Auch wenn es Geschmacksache bleibt: für mich war die Optik dieser E-Geige der eigentliche Kaufanreiz. Youtubepräsentationen fand ich klanglich nicht überzeugend. Aber E-Geigen sind wahre Zicken, die brauchen so einiges an Fummelei, bis sie gut klingen. Und hier lässt sich gut fummeln, denn der Pickup schiebt massiv Leistung raus, zeichnet dabei auch die Obertöne gut auf und lässt sich mit einem geeigneten Preamp (> 1MOhm Eingangsimpedanz) fein für den EQ aufbereiten. Die Verarbeitung ist - für Geigenbauverhältnisse - ausbaufähig, geht für eine E-Geige der mittleren Preisklasse aber in Ordnung. Schulterstützen und Kinnhalter lassen sich aus dem Standardsortiment individualisieren - leider nicht selbstverständlich bei Yamaha. Die Geige kommt mit enspannten Saiten in der Pappbox an, der Steg liegt flach, ist über ein Kabel mit dem Korpus verbunden. Die Saitenlage ist nen ticken hoch, bin gespannt, ob ich einen Geigenbauer finde, der da direkt am Intrument dran feilen mag. Oder ich gewöhn mich dran, vermutlich ist das einfacher...

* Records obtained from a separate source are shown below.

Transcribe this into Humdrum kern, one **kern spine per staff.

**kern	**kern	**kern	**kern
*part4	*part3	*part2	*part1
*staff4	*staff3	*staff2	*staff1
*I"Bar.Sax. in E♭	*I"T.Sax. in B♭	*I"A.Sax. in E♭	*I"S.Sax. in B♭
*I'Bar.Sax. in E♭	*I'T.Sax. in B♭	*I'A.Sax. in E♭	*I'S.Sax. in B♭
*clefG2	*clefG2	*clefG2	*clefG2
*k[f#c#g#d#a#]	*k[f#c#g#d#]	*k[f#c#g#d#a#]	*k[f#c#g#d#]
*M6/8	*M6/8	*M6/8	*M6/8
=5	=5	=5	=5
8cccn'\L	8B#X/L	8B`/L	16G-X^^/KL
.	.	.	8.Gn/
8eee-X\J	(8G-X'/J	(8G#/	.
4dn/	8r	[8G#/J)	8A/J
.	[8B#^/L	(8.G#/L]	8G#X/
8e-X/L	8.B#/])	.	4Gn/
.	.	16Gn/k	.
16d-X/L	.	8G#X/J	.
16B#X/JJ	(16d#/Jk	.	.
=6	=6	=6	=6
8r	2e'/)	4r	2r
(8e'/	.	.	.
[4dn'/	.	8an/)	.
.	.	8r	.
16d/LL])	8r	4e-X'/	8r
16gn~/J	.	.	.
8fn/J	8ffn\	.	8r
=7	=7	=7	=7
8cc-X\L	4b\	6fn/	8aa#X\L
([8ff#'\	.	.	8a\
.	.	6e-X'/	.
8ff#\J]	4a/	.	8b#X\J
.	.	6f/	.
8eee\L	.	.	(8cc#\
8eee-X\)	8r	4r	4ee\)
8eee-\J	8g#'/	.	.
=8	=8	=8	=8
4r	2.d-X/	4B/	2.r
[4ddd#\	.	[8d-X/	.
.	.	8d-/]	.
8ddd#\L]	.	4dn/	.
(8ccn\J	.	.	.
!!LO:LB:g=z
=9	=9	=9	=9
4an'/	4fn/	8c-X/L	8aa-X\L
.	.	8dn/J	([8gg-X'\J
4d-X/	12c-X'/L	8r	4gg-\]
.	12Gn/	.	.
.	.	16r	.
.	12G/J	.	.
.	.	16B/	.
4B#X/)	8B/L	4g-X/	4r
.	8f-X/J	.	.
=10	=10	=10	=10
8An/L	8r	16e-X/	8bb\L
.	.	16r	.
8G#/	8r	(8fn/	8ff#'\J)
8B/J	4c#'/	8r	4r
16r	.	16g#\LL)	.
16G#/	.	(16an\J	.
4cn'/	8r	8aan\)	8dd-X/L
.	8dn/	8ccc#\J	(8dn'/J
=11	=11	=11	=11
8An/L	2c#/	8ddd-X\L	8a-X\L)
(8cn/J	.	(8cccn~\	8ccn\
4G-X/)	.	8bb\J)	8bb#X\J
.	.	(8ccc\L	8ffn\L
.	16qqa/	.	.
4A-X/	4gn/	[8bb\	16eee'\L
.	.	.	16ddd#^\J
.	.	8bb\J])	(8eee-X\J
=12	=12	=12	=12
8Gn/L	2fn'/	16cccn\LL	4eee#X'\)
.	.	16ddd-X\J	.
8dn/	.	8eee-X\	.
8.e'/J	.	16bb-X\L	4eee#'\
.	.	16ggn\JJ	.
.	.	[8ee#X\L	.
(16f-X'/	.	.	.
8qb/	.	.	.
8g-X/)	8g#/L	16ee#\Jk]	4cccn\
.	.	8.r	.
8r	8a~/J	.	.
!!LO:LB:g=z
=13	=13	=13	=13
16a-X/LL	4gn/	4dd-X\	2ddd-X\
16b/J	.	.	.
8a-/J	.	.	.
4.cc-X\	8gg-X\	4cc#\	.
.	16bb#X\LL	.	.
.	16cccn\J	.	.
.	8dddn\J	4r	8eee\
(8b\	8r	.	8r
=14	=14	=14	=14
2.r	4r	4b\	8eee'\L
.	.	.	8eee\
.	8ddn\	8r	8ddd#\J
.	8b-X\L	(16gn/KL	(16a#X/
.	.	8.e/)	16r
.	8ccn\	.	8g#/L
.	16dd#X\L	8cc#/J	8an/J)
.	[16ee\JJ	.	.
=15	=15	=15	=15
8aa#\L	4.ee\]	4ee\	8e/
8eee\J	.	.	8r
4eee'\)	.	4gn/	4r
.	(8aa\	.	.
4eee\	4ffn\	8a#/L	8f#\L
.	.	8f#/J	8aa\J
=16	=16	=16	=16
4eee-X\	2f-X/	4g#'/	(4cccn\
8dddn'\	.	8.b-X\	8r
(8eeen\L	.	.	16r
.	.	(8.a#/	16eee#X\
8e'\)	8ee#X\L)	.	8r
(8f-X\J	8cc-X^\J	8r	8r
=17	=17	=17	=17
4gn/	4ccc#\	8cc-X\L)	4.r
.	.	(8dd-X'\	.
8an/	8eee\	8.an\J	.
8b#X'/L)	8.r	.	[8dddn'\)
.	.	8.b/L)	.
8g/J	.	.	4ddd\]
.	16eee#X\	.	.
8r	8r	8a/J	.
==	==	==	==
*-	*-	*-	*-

Der Hals ist "kräftig", wegen meiner eher kurzen Finger habe ich bisher immer mit schmaleren Hälsen gespielt. Aber auch das nehme ich als Herausforderung, denn die Geige bietet im Segment der E-Geigen einen Klang im oberen Drittel an. Sofern man den Steg sauber aufstellt, und dann ein wenig hin und her drückt, bis der Klang "satt" wird. Das braucht manchmal etwas Feingefühl, ist aber der "Dreh- und Angelpunkt" für den Klang der kleinen Japanerin. Das Lautstärkepoti lässt sich per Schalter überbrücken, kombiniert man diese beiden Optionen, so hat die Geige sogar einen Boost-Schalter.
Die YEV 104 präsentiert sich - anders als die Geigen der SV-Serie - als Bühneninstrument. Starke Optik, minimalistische Ausstattung, damit eine hohe Individualisierbarkeit, inbesondere beim Preamp sind wichtige Attribute. Ich persönlich hätte die Klinkenbuchse lieber näher an der Schulter, und auch lieber so, dass ein Kabel nach unten herausgerissen werden kann. Allerdings sitzt die Buchse perfekt für kleine Sendeanlagen, die dann optisch für das Publikum nicht mehr zu sehen sind. Dies ist meine dritte E-Geige, als Bühneninstrument steckt sie die olle SV-120 locker in die Tasche. Mit der "Alta E-VLN" liegt sie klanglich fast auf gleicher Höhe. Dafür brummt sie nicht und lässt auch keine Einstreuungen zu. Und sieht toll aus. Sie passt übrigens in übliche Geigenkoffer. Die "Zyxel" Saiten haben für Synthetiksaiten eine hohe Spannung, was aber auch dazu führt, dass die Geige sehr schnell anspricht und auch mit wenig Bogen viel Klang entfaltet.
Die hier bei den Bewertungen benannte Unausgewogenheit der Lautstärken kann ich nachvollziehen, wenn man denn das Spiel auf akustischen Geigen gewöhnt ist. Die Mehrzahl der E-Geigen ist "untenrum" einfach lauter, als man es von den akustischen Geigen kennt. Gerade im Bandkontext empfinde ich das als tolle Eigenschaft, denn mit G- und D-Saite gerät man schon in das Frequezspektrum der Gitarre, kann sich dann im Solo aber immer noch mit kräftig warmer Klangfarbe durchsetzen.
Ich bin mir sicher, dass ich diese Geige noch viele Jahre gerne spiele, und freue mich schon jetzt auf die nächsten Live-Gigs.